I could argue a similar case for women not praying or fasting during menses. Imagine you have a group of ten women. For two of the women, their menses is really easy and it doesn’t slow them down much. They don’t have huge hormonal swings or cramps or other issues. Five of the women have moderate issues like cramps, headache, mood swings, and physical issues like bloating. They can pop an Advil and get through, but they are not at their best. The other three women really struggle. They are incapacitated by their menstrual cycle with severe cramps, fatigue, brain fog, and just all-around misery. They lie on the sofa for at least a day or so curled up around a hot water bottle. To have to get up to pray or to endure the rigors of fasting would be a major hassle for them.

Add to that the practical aspect of dealing with menstrual blood, and you can see that trying to maintain the prayer and fasting would be an incredible hardship for some women. Those of us living in a modern country cannot understand the plain old physical hardship of not having any type of feminine hygiene products to keep us feeling relatively clean and fresh. Some women make their own with strips of cloth and others do without, never moving from their homes and having the menstrual blood flow into a basin or onto the ground. I remember reading a story recently about a region in India where all the girls quit school when they started menstruating because they had no pads or other products to catch the flow of blood, so they effectively just stepped out of society for those days every month. This is NOT a rare thing – much of the Muslim world lives in relatively primitive circumstances in this regards. Imagine having to pray and fast and somehow keep clean without the basic necessities to do so.

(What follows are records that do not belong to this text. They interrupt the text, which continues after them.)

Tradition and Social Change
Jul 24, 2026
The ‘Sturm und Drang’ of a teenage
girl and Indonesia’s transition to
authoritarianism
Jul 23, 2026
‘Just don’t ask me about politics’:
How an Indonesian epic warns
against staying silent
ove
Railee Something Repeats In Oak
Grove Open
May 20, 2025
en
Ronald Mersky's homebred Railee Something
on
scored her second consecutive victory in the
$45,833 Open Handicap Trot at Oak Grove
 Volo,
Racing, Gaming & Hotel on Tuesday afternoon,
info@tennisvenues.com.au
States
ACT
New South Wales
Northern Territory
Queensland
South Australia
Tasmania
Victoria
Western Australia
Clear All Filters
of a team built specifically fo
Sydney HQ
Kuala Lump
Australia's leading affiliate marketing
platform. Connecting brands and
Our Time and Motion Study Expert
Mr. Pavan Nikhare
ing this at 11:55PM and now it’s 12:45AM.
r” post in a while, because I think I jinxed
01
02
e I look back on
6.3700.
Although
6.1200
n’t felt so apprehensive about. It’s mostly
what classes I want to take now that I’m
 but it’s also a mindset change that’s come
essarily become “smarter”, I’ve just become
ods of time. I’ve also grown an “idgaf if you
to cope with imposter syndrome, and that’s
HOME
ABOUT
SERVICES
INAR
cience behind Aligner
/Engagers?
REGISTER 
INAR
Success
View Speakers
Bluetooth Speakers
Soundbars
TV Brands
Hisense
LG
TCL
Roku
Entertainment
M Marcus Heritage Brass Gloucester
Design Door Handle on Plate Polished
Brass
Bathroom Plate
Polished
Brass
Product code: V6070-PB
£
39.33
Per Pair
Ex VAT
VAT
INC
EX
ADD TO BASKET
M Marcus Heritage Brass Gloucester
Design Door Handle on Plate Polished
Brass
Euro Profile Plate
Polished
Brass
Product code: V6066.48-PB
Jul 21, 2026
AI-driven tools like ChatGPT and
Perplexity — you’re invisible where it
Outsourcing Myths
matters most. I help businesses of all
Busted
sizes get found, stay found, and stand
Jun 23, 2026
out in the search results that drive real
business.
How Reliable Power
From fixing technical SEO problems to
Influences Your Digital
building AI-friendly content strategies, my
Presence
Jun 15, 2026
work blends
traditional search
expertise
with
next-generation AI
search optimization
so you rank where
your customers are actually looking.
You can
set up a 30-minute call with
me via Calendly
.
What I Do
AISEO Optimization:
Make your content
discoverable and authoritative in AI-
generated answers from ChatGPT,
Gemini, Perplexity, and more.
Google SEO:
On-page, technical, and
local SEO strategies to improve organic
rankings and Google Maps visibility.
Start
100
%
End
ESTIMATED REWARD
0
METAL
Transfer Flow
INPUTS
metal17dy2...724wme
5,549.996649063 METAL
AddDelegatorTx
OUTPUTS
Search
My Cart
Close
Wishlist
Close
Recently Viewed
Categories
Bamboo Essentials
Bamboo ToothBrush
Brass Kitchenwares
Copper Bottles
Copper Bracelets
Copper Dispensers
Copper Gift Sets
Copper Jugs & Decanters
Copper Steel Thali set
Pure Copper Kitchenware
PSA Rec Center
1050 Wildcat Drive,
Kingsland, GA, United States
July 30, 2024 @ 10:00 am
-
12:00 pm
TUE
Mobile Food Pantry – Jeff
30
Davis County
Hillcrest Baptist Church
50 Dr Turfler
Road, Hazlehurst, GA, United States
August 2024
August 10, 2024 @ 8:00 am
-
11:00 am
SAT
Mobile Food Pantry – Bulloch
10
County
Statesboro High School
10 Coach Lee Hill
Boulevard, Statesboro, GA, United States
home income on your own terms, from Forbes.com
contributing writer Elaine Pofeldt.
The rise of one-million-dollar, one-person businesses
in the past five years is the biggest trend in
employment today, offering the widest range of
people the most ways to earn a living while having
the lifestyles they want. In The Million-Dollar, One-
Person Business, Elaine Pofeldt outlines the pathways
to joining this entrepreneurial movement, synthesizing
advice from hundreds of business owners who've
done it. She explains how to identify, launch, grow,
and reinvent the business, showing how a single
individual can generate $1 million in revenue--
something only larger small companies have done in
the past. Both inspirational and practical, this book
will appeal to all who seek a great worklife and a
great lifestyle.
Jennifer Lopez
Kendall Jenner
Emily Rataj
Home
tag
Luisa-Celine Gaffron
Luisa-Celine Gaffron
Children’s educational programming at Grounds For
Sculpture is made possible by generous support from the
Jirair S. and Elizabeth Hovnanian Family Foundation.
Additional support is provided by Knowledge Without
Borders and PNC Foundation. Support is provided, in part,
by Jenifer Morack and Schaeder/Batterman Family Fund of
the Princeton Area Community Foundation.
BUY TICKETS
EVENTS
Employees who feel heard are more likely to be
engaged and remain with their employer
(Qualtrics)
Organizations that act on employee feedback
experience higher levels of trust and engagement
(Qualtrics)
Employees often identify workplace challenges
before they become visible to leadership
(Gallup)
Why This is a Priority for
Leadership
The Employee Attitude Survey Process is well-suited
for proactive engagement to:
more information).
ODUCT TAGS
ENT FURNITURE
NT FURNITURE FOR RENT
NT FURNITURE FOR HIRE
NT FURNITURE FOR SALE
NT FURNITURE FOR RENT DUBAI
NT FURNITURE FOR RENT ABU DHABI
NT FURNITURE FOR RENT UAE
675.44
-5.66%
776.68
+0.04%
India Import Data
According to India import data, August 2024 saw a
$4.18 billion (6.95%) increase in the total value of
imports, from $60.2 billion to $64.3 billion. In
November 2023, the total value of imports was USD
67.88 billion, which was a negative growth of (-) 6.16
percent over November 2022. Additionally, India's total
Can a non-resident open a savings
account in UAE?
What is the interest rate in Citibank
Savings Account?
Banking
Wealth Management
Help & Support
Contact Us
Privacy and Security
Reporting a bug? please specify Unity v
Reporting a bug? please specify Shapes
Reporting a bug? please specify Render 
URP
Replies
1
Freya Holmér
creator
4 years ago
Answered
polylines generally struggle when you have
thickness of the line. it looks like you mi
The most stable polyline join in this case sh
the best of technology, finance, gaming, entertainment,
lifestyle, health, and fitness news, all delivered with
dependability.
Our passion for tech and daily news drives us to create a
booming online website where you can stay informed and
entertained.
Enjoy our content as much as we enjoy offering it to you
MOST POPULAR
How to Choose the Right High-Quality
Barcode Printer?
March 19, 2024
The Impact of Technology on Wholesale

An answer to that might be “Well, why not make it optional?” I think in that case, a lot of women would be guilted or pressured into trying to carry on and pray and fast even when they felt miserable. It’s like what I see among a lot of women when they try to “encourage” their sister in Islam to fast even when she is heavily pregnant or breastfeeding. I know a lot of women who struggle mightily to fast in those circumstances just because of pressure from family or friends, even though they have a clear dispensation from Allah Himself to refrain from fasting and make up the days later.

So if it were optional to fast or pray while menstruating, many women who are in pain, who are very uncomfortable, who have a heavy flow that is difficult to manage, would feel pressured by others around them to “buck up and be strong” and pray or fast anyway even though for them it would be a mercy to take the dispensation. Women can be really tough on other women and we find it hard to put ourselves in others’ shoes. I mean, for instance, I was blessed with easy fast labors when I had my babies, alhamdulillah. Does that give me the right to tell another woman whose labor pains are really horrible that she should “tough it out” and not take any pain relief? It’s not my place!

So Allah subhanahu wa ta’ala took this issue out of our hands. It does not require us to make a judgment call – am I too miserable to pray or fast? He in His Mercy gives relief to all, even though some of us are more or less unaffected by the pains of that time of the month and could continue with our normal routine unaffected.

I hope this has helped to clarify a bit for those of my sisters who feel that they COULD pray or fast. Think about all the women for whom trying to pray or fast at this time would be a misery and a burden. Know that Allah will never cause any of our good deeds to be lost, and if we can’t pray or fast at this time, still we can do other acts of worship, such as making dhikr, feeding a fasting person, reading educational books or listening to lectures, and lots more. Remember that your menses is a BLESSING if it is normal and means your body is working as Allah designed it. It is not a “woman’s curse” as many are wont to call it.

Anything correct that I said is from Allah and anything incorrect is from the Shaitan and my own nafs.